THE TASK = Reproduce the rows below with "baking sheet" swapped for "sheet pan" at every occurrence, leaving all other text intact.

══ INPUT MATERIAL

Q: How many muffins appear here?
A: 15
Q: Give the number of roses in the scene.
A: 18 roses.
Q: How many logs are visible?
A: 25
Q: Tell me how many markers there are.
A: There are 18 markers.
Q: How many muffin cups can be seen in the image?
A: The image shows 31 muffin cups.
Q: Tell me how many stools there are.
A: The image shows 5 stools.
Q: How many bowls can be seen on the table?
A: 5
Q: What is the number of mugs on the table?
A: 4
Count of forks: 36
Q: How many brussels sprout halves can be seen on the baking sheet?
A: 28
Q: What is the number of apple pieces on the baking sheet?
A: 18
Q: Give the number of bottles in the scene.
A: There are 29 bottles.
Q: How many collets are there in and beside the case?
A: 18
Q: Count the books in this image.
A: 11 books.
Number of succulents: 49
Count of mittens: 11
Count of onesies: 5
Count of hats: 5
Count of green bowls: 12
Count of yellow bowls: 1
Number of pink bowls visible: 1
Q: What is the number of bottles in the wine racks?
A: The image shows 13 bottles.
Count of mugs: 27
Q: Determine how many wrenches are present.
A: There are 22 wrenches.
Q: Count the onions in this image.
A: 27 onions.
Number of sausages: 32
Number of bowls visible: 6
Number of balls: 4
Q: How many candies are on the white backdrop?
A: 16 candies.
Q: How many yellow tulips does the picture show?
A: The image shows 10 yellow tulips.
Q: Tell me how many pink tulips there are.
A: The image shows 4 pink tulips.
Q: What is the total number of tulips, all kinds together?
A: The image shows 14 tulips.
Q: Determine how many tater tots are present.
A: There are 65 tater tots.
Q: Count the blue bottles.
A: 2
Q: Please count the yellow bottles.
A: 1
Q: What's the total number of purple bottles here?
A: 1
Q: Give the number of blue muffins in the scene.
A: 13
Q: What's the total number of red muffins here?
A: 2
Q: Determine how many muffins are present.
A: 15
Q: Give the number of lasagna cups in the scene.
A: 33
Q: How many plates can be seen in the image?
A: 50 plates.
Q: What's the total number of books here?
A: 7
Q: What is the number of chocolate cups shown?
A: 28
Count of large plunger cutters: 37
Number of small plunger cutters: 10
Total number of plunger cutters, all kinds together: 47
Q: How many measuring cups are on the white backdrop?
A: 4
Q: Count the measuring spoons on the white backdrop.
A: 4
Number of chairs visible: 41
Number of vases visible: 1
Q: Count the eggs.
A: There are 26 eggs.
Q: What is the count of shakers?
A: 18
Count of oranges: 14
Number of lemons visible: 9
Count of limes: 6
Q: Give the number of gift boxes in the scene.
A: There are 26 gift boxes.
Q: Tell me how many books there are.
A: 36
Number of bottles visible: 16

════

ANSWER BELOW =
Q: How many muffins appear here?
A: 15
Q: Give the number of roses in the scene.
A: 18 roses.
Q: How many logs are visible?
A: 25
Q: Tell me how many markers there are.
A: There are 18 markers.
Q: How many muffin cups can be seen in the image?
A: The image shows 31 muffin cups.
Q: Tell me how many stools there are.
A: The image shows 5 stools.
Q: How many bowls can be seen on the table?
A: 5
Q: What is the number of mugs on the table?
A: 4
Count of forks: 36
Q: How many brussels sprout halves can be seen on the sheet pan?
A: 28
Q: What is the number of apple pieces on the sheet pan?
A: 18
Q: Give the number of bottles in the scene.
A: There are 29 bottles.
Q: How many collets are there in and beside the case?
A: 18
Q: Count the books in this image.
A: 11 books.
Number of succulents: 49
Count of mittens: 11
Count of onesies: 5
Count of hats: 5
Count of green bowls: 12
Count of yellow bowls: 1
Number of pink bowls visible: 1
Q: What is the number of bottles in the wine racks?
A: The image shows 13 bottles.
Count of mugs: 27
Q: Determine how many wrenches are present.
A: There are 22 wrenches.
Q: Count the onions in this image.
A: 27 onions.
Number of sausages: 32
Number of bowls visible: 6
Number of balls: 4
Q: How many candies are on the white backdrop?
A: 16 candies.
Q: How many yellow tulips does the picture show?
A: The image shows 10 yellow tulips.
Q: Tell me how many pink tulips there are.
A: The image shows 4 pink tulips.
Q: What is the total number of tulips, all kinds together?
A: The image shows 14 tulips.
Q: Determine how many tater tots are present.
A: There are 65 tater tots.
Q: Count the blue bottles.
A: 2
Q: Please count the yellow bottles.
A: 1
Q: What's the total number of purple bottles here?
A: 1
Q: Give the number of blue muffins in the scene.
A: 13
Q: What's the total number of red muffins here?
A: 2
Q: Determine how many muffins are present.
A: 15
Q: Give the number of lasagna cups in the scene.
A: 33
Q: How many plates can be seen in the image?
A: 50 plates.
Q: What's the total number of books here?
A: 7
Q: What is the number of chocolate cups shown?
A: 28
Count of large plunger cutters: 37
Number of small plunger cutters: 10
Total number of plunger cutters, all kinds together: 47
Q: How many measuring cups are on the white backdrop?
A: 4
Q: Count the measuring spoons on the white backdrop.
A: 4
Number of chairs visible: 41
Number of vases visible: 1
Q: Count the eggs.
A: There are 26 eggs.
Q: What is the count of shakers?
A: 18
Count of oranges: 14
Number of lemons visible: 9
Count of limes: 6
Q: Give the number of gift boxes in the scene.
A: There are 26 gift boxes.
Q: Tell me how many books there are.
A: 36
Number of bottles visible: 16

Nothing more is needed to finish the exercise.